À partir d’une banale situation d’adultère qui aurait pu donner lieu à un drame social naturaliste, Agnès Varda choisit de proposer une vision hédoniste à la morale ambiguë et à l’esthétique parfois abstraite
Un menuisier vit heureux avec sa femme couturière et leurs deux enfants dans le cadre champêtre de Fontenay-aux-Roses. Un jour, il fait la connaissance d’une postière de Vincennes et en tombe éperdument amoureux…
Toute l’ironie du film est qu’il est placé sous l’égide du « bonheur », mais un bonheur défait des carcans sociaux et des interdits. Comme chez Ophüls, le bonheur tel que le conçoit Varda n’est pas forcément « gai ». En tout cas, il demande à être réinventé à l’image de l’amour rimbaldien. Ultime affront fait à la bienséance, la réalisatrice demande à Jean-Claude Drouot (Thierry la Fronde) et à sa propre femme, Claire, de jouer François et Thérèse, le couple principal, et de se confronter ainsi à leur propre déconstruction fictive.

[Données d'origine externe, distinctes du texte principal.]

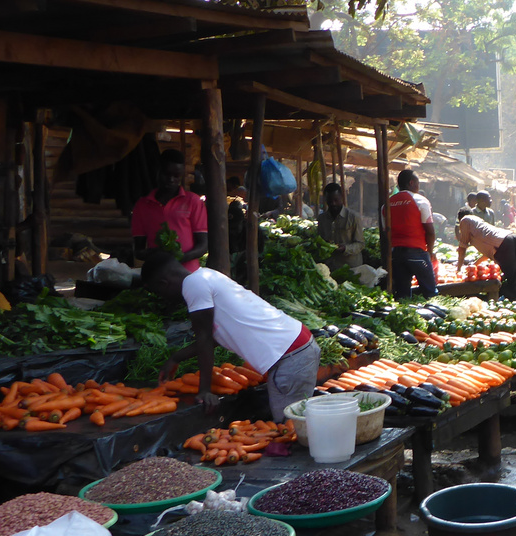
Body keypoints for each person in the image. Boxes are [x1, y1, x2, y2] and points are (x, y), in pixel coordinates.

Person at [142, 250, 318, 422]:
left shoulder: (193, 285)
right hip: (296, 349)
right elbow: (213, 338)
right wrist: (176, 358)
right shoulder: (206, 275)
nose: (164, 298)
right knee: (294, 426)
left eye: (159, 293)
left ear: (163, 283)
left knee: (290, 430)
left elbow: (203, 338)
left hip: (291, 357)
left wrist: (204, 391)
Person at [131, 149, 208, 272]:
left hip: (188, 274)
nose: (171, 180)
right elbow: (138, 251)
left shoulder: (193, 201)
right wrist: (157, 254)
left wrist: (180, 257)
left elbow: (203, 246)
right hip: (158, 274)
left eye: (176, 176)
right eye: (166, 174)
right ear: (158, 171)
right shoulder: (142, 206)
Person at [456, 208, 516, 300]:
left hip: (504, 245)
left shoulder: (464, 221)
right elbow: (488, 252)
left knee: (514, 282)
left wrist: (459, 269)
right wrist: (475, 264)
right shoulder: (478, 223)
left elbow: (462, 248)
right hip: (513, 238)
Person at [387, 169, 437, 299]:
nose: (419, 186)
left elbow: (384, 232)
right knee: (430, 293)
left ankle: (403, 315)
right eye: (418, 183)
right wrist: (430, 252)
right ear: (411, 183)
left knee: (402, 295)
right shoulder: (420, 201)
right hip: (416, 252)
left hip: (395, 254)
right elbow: (430, 232)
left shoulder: (386, 204)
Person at [317, 182, 364, 268]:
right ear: (325, 200)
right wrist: (325, 244)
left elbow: (360, 244)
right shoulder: (322, 219)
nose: (333, 203)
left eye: (336, 200)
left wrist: (345, 248)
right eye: (330, 201)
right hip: (330, 266)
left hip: (350, 266)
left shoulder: (353, 217)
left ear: (341, 198)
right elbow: (319, 240)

Tourné juste après Cléo de 5 à 7, Le Bonheur était peut-être, à l’époque de sa sortie, trop en avance sur son temps. La révolution sexuelle n’était pas encore passée par là et Agnès Varda bousculait alors les mœurs en mettant en lumière un polyamour qui n’est jamais condamné. L’Ours d’argent obtenu à Berlin n’a pas suffi à calmer les critiques et surtout la censure qui jugea que le film devait être interdit aux moins de 18 ans !
Aujourd’hui, tout ce bruit peut prêter à sourire, le sujet n’ayant plus rien de subversif. Le Bonheur peut alors s’apprécier pour ce qu’il est : un film beau et intense comme une après-midi d’été qu’on ne voudrait jamais voir s’échapper.